2. L’accès au marché pour n’importe quel montant
La plupart des OPCVM peuvent être achetés à partir de 100 EUR, parfois moins. Si l’on souhaite adopter une allocation d’actifs « top down », les OPCVM permettent de s’exposer au marché (et de rebalancer régulièrement) pour le montant désiré aussi petit soit-il, avec des frais d’entrée en pourcentage (parfois 0%) ce qui évite l’effet de seuil causé par un minimum de courtage.

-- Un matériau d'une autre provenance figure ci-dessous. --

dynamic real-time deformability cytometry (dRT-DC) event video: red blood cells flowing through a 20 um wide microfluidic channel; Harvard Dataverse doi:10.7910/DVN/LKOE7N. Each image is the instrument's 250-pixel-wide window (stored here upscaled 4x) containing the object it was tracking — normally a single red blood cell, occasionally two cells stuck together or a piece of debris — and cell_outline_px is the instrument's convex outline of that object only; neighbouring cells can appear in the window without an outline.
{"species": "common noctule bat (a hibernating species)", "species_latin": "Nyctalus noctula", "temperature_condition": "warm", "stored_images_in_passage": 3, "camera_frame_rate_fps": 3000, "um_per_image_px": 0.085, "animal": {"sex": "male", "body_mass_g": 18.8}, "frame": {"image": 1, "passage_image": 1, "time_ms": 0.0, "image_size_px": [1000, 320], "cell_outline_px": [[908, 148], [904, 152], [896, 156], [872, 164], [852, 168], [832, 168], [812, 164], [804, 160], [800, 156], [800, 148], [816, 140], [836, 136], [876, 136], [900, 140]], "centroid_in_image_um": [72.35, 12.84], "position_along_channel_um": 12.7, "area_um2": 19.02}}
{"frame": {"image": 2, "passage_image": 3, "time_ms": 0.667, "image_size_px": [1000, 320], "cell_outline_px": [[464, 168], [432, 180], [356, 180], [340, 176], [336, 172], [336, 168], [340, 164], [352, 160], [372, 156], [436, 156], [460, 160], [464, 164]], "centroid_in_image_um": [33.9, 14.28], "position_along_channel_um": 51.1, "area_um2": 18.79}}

3. L’accès au marché primaire
A part des cas particuliers (banques de réseau, EDF), les émetteurs préfèrent s’adresser à des gros acheteurs, qui distribueront les titres chez les acheteurs finaux. Une société de gestion a des contacts privilégiés avec les originateurs obligataires (les banques qui gèrent les émissions), et a accès au marché primaire. Parfois même, le primaire se traite avec une prime (pour que le volume soit correctement absorbé), ce qui permet aux fonds de réaliser un gain dès la première cotation, dont les porteurs profitent.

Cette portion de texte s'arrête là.